◆ **What you will do**: Can you copy the lines of the data word for word, from the line containing "bir döneme girmesinin" through the line containing "ayına taşındı. 2019", with both of those lines included?

◆ **Collected data**:
<<<<

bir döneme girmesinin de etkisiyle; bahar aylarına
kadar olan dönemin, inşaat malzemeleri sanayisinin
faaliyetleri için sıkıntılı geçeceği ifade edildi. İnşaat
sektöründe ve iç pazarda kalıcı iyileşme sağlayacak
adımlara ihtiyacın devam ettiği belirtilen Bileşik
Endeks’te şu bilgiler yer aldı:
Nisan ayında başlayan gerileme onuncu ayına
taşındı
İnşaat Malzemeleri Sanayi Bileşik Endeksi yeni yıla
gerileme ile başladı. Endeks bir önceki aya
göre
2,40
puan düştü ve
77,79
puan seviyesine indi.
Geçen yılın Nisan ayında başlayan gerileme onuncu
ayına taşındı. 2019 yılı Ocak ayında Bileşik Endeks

>>>>
<<<<

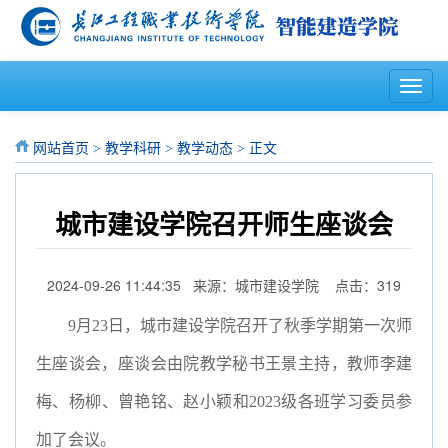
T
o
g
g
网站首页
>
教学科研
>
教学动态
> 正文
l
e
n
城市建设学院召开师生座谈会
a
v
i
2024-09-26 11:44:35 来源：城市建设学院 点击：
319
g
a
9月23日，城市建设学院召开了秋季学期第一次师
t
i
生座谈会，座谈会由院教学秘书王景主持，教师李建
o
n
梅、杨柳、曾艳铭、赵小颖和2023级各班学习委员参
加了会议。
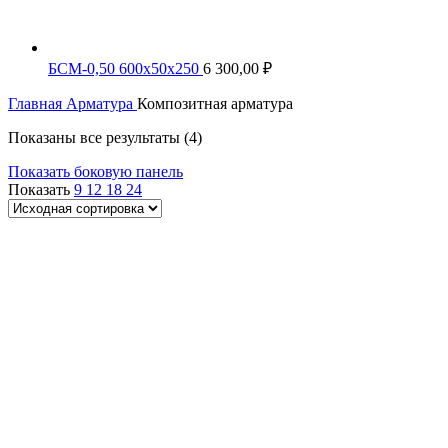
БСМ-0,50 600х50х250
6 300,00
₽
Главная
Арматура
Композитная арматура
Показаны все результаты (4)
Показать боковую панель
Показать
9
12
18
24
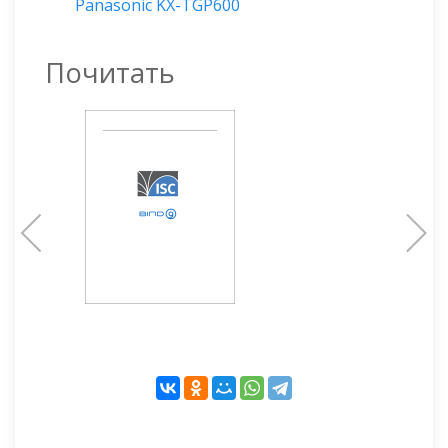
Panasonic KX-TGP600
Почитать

>>>>

◆ **Response area**:
bir döneme girmesinin de etkisiyle; bahar aylarına
kadar olan dönemin, inşaat malzemeleri sanayisinin
faaliyetleri için sıkıntılı geçeceği ifade edildi. İnşaat
sektöründe ve iç pazarda kalıcı iyileşme sağlayacak
adımlara ihtiyacın devam ettiği belirtilen Bileşik
Endeks’te şu bilgiler yer aldı:
Nisan ayında başlayan gerileme onuncu ayına
taşındı
İnşaat Malzemeleri Sanayi Bileşik Endeksi yeni yıla
gerileme ile başladı. Endeks bir önceki aya
göre
2,40
puan düştü ve
77,79
puan seviyesine indi.
Geçen yılın Nisan ayında başlayan gerileme onuncu
ayına taşındı. 2019 yılı Ocak ayında Bileşik Endeks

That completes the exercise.